WOKEY! WOKEY!
The controversial adjective has got lost in translation
By Hywel Williams
July 3 2023
Just how woke – that call to arms for warriors of justice and fair play – do you think you are? Do you stare into the mirror in the morning and think of new ways of being woke and feel your pulse quickening?
Or do you find the whole woke business irritating, something that just gets in the way of thinking about the problems of the here and now? Surely we can look at how we have addressed racial, sexual and cultural equality, be pleased with our progress and stop fretting?
Then again, maybe you belong to that group, over half the UK population according to recent polls, that doesn’t actually know what woke is – a perfectly rational position, given that it means many things to many people.

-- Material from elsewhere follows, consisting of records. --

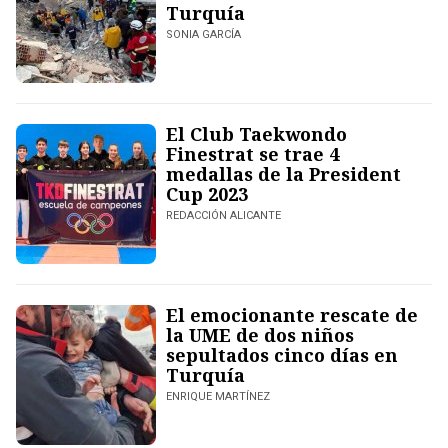
Turquía
SONIA GARCÍA
El Club Taekwondo
Finestrat se trae 4
medallas de la President
Cup 2023
REDACCIÓN ALICANTE
El emocionante rescate de
la UME de dos niños
sepultados cinco días en
Turquía
ENRIQUE MARTÍNEZ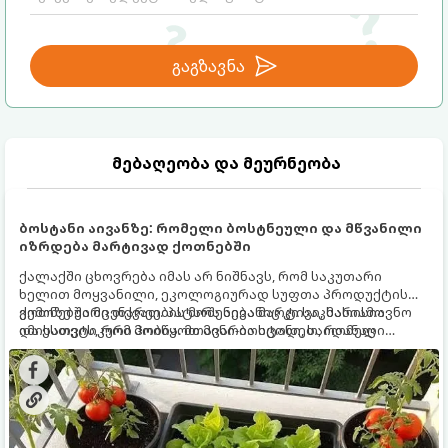
გაგზავნა
მებაღეობა და მეურნეობა
ბოსტანი აივანზე: რომელი ბოსტნეული და მწვანილი
იზრდება მარტივად ქოთნებში
ქალაქში ცხოვრება იმას არ ნიშნავს, რომ საკუთარი
ხელით მოყვანილი, ეკოლოგიურად სუფთა პროდუქტის
გემოზე უარი თქვათ. პატარა აივანიც კი საკმარისია
ქოთნებში მცენარეების მოშენება მარტივი, სასიამოვნო
იმისათვის, რომ მოიწყოთ მინი-ბოსტანი, საიდანაც
და ესთეტიკური ჰობია. მთავარია იცოდეთ, რომელი
ყოველდღიურად ახალ, არომატულ მწვანილსა და
კულტურები ეგუებიან ქოთნის პირობებს ყველაზე კარგად
ბოსტნეულს მოკრეფთ.
და როგორ მოუაროთ მათ სწორად.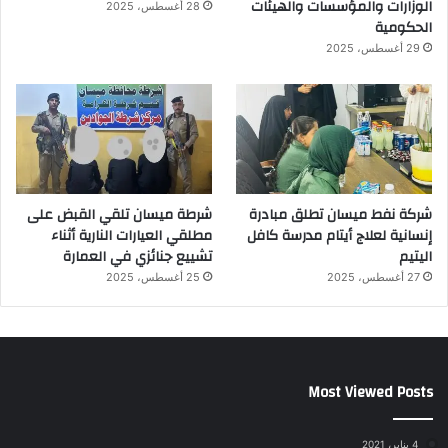
الوزارات والمؤسسات والهيئات
28 أغسطس، 2025
الحكومية
29 أغسطس، 2025
شركة نفط ميسان تطلق مبادرة
شرطة ميسان تلقي القبض على
إنسانية لعلاج أيتام مدرسة كافل
مطلقي العيارات النارية أثناء
اليتيم
تشييع جنائزي في العمارة
27 أغسطس، 2025
25 أغسطس، 2025
Most Viewed Posts
4 يناير، 2021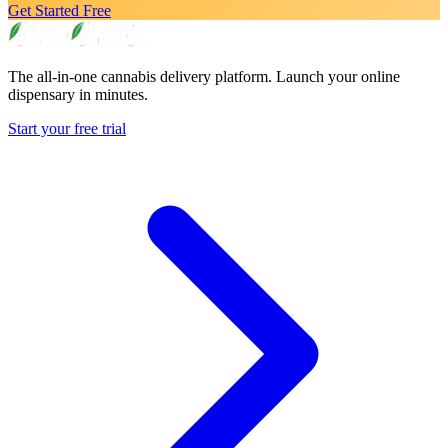
Get Started Free
The all-in-one cannabis delivery platform. Launch your online
dispensary in minutes.
Start your free trial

History can shed some light on our puzzlement: Woke, and the associated need to be aware of racial prejudice, came to prominence via the Civil Rights Movement in the US in the Fifties and Sixties. Malcom X argued for the creation of a movement centred around specific goals, a general awakening: “You have to wake the people up first, then you’ll get action,” he declared.
This call for an ‘awakening’ had deep roots in the biblical language used by American clergy – black and white – in their sermons. Being ‘awake’ to the fruits of the spirit was always a generalising impulse. And so, ‘woke’, the past participle of ‘wake’, made the journey from verb to adjective and, by the inter-war years, had established itself in black slang. To be woke now meant being quick on the uptake, sharp-elbowed, alive to opportunity and questioning of authority.

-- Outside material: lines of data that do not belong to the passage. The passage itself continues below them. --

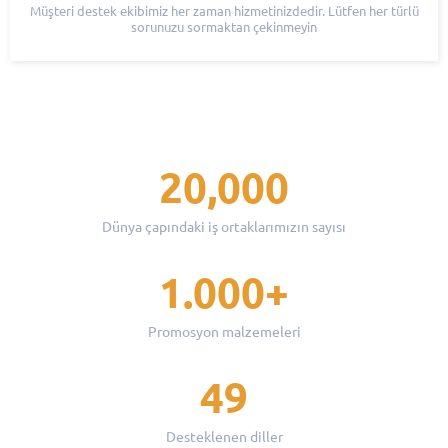
Müşteri destek ekibimiz her zaman hizmetinizdedir. Lütfen her türlü
sorunuzu sormaktan çekinmeyin
20,000
Dünya çapındaki iş ortaklarımızın sayısı
1.000+
Promosyon malzemeleri
49
Desteklenen diller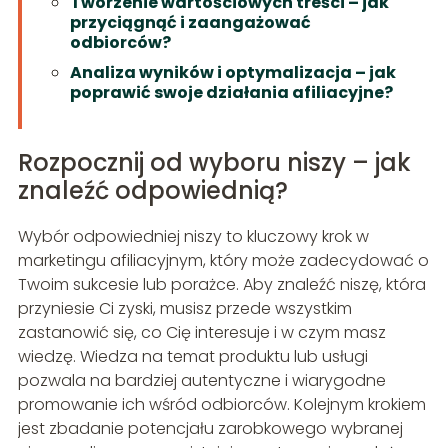
Tworzenie wartościowych treści – jak
przyciągnąć i zaangażować
odbiorców?
Analiza wyników i optymalizacja – jak
poprawić swoje działania afiliacyjne?
Rozpocznij od wyboru niszy – jak
znaleźć odpowiednią?
Wybór odpowiedniej niszy to kluczowy krok w
marketingu afiliacyjnym, który może zadecydować o
Twoim sukcesie lub porażce. Aby znaleźć niszę, która
przyniesie Ci zyski, musisz przede wszystkim
zastanowić się, co Cię interesuje i w czym masz
wiedzę. Wiedza na temat produktu lub usługi
pozwala na bardziej autentyczne i wiarygodne
promowanie ich wśród odbiorców. Kolejnym krokiem
jest zbadanie potencjału zarobkowego wybranej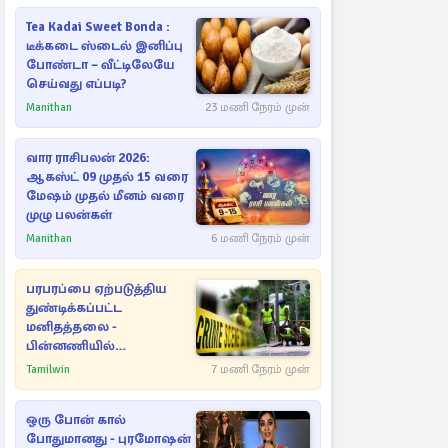
Tea Kadai Sweet Bonda :
டீக்கடை ஸ்டைல் இனிப்பு
போண்டா – வீட்டிலேயே
செய்வது எப்படி?
Manithan
23 மணி நேரம் முன்
வார ராசிபலன் 2026:
ஆகஸ்ட் 09 முதல் 15 வரை
மேஷம் முதல் மீனம் வரை
முழு பலன்கள்
Manithan
6 மணி நேரம் முன்
பரபரப்பை ஏற்படுத்திய
துண்டிக்கப்பட்ட
மனிதத்தலை -
பின்னணியில்
மறைந்துள்ள மர்மம்
Tamilwin
7 மணி நேரம் முன்
ஒரு போன் கால்
போதுமானது - புரமோஷன்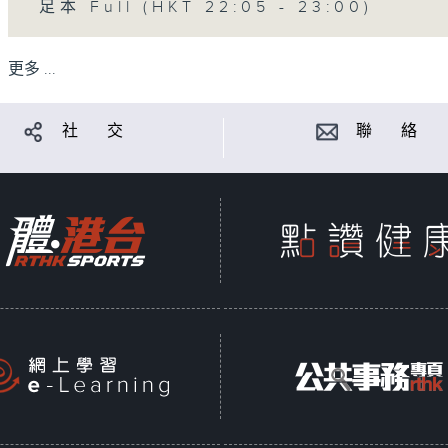
足本 Full (HKT 22:05 - 23:00)
更多 ...
社 交
聯 絡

So modern British ‘wokery’ is an idea, and cause, imported from the US, a by-product perhaps of our transatlantic alliance. I say this because the impact on Continental Europe has been minimal, while in France for instance, President Macron’s crusade against le wokisme is met with a Gallic shrug.

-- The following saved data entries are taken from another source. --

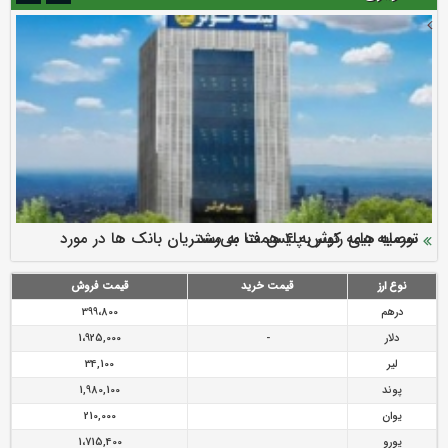
سرمایه بیمه کوثر به ۴ همت می‌رسد
نود ثانیه با فولاد سنگان
ارزش سهام عدالت بالا رفت
توصیه های رئیس پلیس فتا به مشتریان بانک ها در مورد
تقدیر دبیرکل سندیکای بیمه گران ایران از اقدامات مدیرعامل بیمه
رازی
پیشگیری از سرقت های مجازی
نوع ارز
قیمت خرید
قیمت فروش
درهم
399،800
دلار
-
1،925,000
لیر
34,100
پوند
1,980,100
یوان
210,000
یورو
1،715,400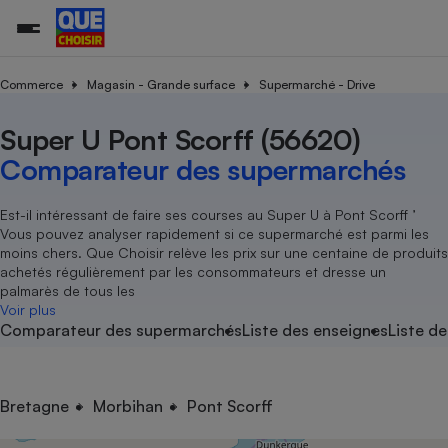
Commerce
Magasin - Grande surface
Supermarché - Drive
Super U Pont Scorff (56620)
Additifs a
Comparate
Comparatif
Comparateu
Comparatif
Comparateu
Comparatif
Comparati
Substances
Toutes les actualités
Tous les services
Tous nos combats
L’association
Organismes de défense 
Train
supermarc
cosmétiqu
Comparateur des supermarchés
Comparateu
Achat - Vente - Travaux
Démarche administrative
Enquêtes
Nos actions
Nos missions
Système judiciaire
Transport aérien
gratuit
Copropriété
Famille
Guides d'achat
Nos grandes victoires
Notre méthodologie
Est-il intéressant de faire ses courses au Super U à Pont Scorff ’
Location
Senior
Vous pouvez analyser rapidement si ce supermarché est parmi les
Comparateu
Comparate
Comparati
Comparatif
Comparate
Comparatif
Comparatif
Conseils
Les billets de la présidente
Notre financement
moins chers. Que Choisir relève les prix sur une centaine de produits
supermarc
électrique
Service marchand
Magasin - Grande surfac
Sport
Soumettre un litige
achetés régulièrement par les consommateurs et dresse un
Brèves
Nos associations locales
Nos partenaires
Air
palmarès de tous les
Marketing - Fidélisation
Vacances - Tourisme
Lettres types
Voir plus
Nous rejoindre
Nous rejoindre
Déchet
Comparateur des supermarchés
Liste des enseignes
Liste de
Méthode de vente - Abu
Rencontrer une association locale
Comparate
Comparatif
Comparatif
Comparatif
Comparatif
En savoir plus sur Que Choisir Ensemble
Eau
s
Agriculture
Achat - Vente - Location
Energie
Nutrition
Assurance auto
Bretagne
Morbihan
Pont Scorff
-nous ?
Produit alimentaire
Carburant
Comparati
Comparati
Comparati
Comparate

Over here meanwhile, it has subsumed ‘political correctness’, a phrase that now seems quaintly old fashioned and one used more by those who loathed it – remember the “Political Correctness Gone Mad!” crowd.
"Woke has travelled a long way from being the cry of the oppressed. It is now an ideology, a system that offers its adherents a career structure from which campaigns may be directed against the beliefs, and job security, of the un-woke including many feminists"
Something similar has happened to ‘woke’, a word whose usage is now confined to people who hate and/or fear it. Nobody who is really woke uses the word anymore.
British ‘wokeishness’ has retained the American emphasis on anti-racism but with added dimensions. Now, wagging one’s finger at a past, which should have known better (those who ‘benefitted’ from the slave trade have been particularly censured) is now de rigeur in the study of the humanities.
Our anti-woke movement in Britain finds it difficult to define the object of attack. Sometimes it seems as if the fusillades are directed at anything that reeks of modernity. Requirements for ‘inclusivity’ and ‘diversity’ in the British public sector, often castigated as woke in action, but surely they are nothing more than an attempt at building a more equal society, one that encourages meritocracy, rather than an attempt at assuaging ancestral grief. That has nothing to do with the anti-woke parody.
This being Britain, class also has its part to play. Politically, the British centre-left’s leadership is wary of woke. Whether they find themselves on the left or right ‘working men and women’ (once known as “the working classes”) register strong dislike of what they take to be woke attitudes associated with a sanctimonious liberal elite.
So, woke has travelled a long way from being the cry of the oppressed. It is now an ideology, a system that offers its adherents a career structure from which campaigns may be directed against the beliefs, and job security, of the un-woke (including many feminists). In this late stage of its career, woke has turned illiberal, exultant in its own orthodoxies. This is a familiar historical phenomenon. Christianity – as well as Islam – needs regular reminders of its original identity as the church of the catacombs, the poor and marginal. And Karl Marx on his death bed, appalled by the fascists of the left who claimed his name, murmured: “At least, no one will be able to say that I was a Marxist.”
Our best way forward from this confusion created by overuse of a general term is surely to get rid of it altogether. The original woke have moved on and have other ways of describing their various crusades. The forces of ‘anti-woke’ should learn from that example and ditch the rhetoric. Let’s keep the language clear and thereby keep the lines of communication a good deal clearer.